When dry pop the balloon.  Take a pair of scissors and trim away the excess strips to get a nice edge around your mask.

Take your mask and paint it with either acrylic or tempera.  Try to incorporate design elements you saw in your reference material.
- African masks
- Iberian sculpture

Once the masks are completed you want to work on your painting. Tape down your wc paper or heavy sketch to your art board.

Using your own mask and/or ones by your classmates pick out specific design elements (lines, shapes, colors) and add these to your composition.  Draw it out in pencil first.  You're not looking to replicate the mask here only pull out elements that interest you and place them in a new arrangement.

Display your masks and paintings together.

Give it a try, it's very interesting to see what features or elements the kids focus on.


  1. I love the idea of creating a painting using the same design elements as the mask. Great project!

  2. This looks like an exciting project.
    I will be following the process.

  3. I've given you the Sunshine Award, 'cause you make me smile!

    Grade ONEderful

  4. How long do you think this would take to make with a group of kids? Would they be able to finish in one sitting do you think?
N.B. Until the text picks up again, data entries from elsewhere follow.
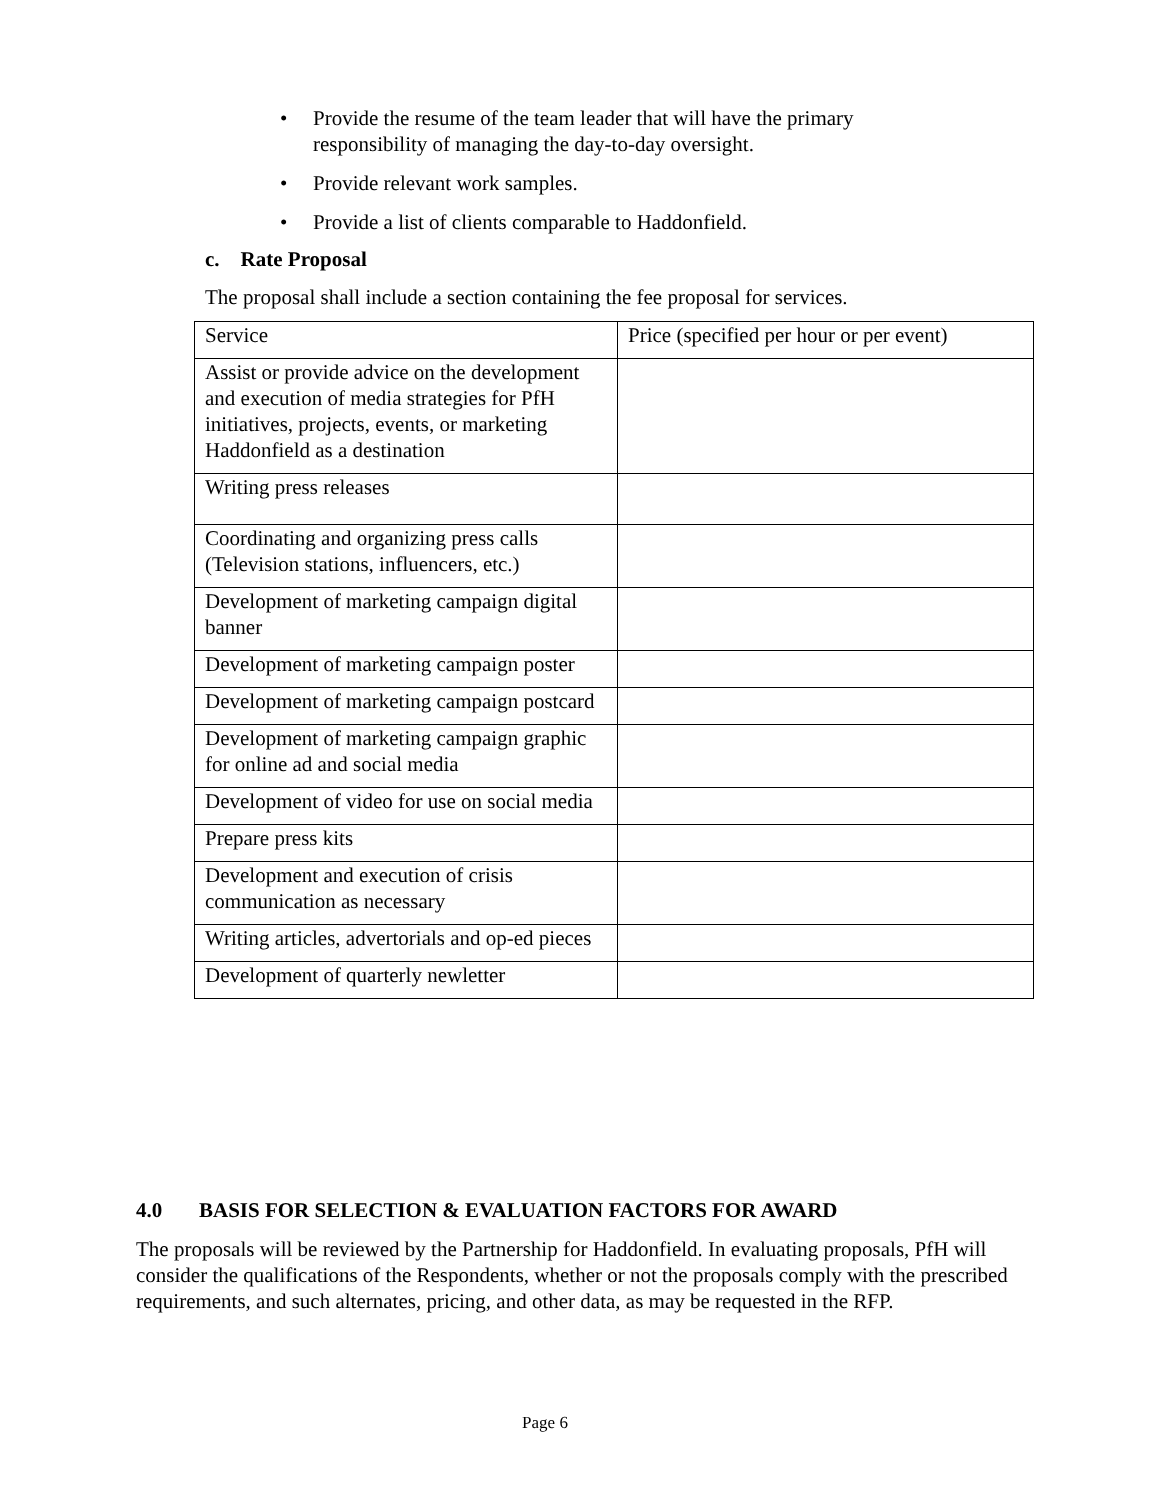• Provide the resume of the team leader that will have the primary responsibility of managing the day-to-day oversight.
• Provide relevant work samples.
• Provide a list of clients comparable to Haddonfield.
c. Rate Proposal
The proposal shall include a section containing the fee proposal for services.
| Service | Price (specified per hour or per event) |
| Assist or provide advice on the development and execution of media strategies for PfH initiatives, projects, events, or marketing Haddonfield as a destination | |
| Writing press releases | |
| Coordinating and organizing press calls (Television stations, influencers, etc.) | |
| Development of marketing campaign digital banner | |
| Development of marketing campaign poster | |
| Development of marketing campaign postcard | |
| Development of marketing campaign graphic for online ad and social media | |
| Development of video for use on social media | |
| Prepare press kits | |
| Development and execution of crisis communication as necessary | |
| Writing articles, advertorials and op-ed pieces | |
| Development of quarterly newletter | |
4.0 BASIS FOR SELECTION & EVALUATION FACTORS FOR AWARD
The proposals will be reviewed by the Partnership for Haddonfield. In evaluating proposals, PfH will consider the qualifications of the Respondents, whether or not the proposals comply with the prescribed requirements, and such alternates, pricing, and other data, as may be requested in the RFP.
Page 6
I usually have about 50 minutes with them more or less and I usually do a picture study/art history lesson at the beginning for around 10 minutes...

  5. Hey Jess, They can probably do the papier mache mask in 1 session, let dry, next session paint the mask final session do the paper sketch and painting. If the kids work fast you might be able to do the painting all in one, mask and study. Hope that helps.

  6. Could I use strips of newspaper for the papier mache instead of paper towel?

    1. Hey Wendy, Of course you can. I just use paper towel as my preferred method of papier mache . The newspaper strip method also works fine.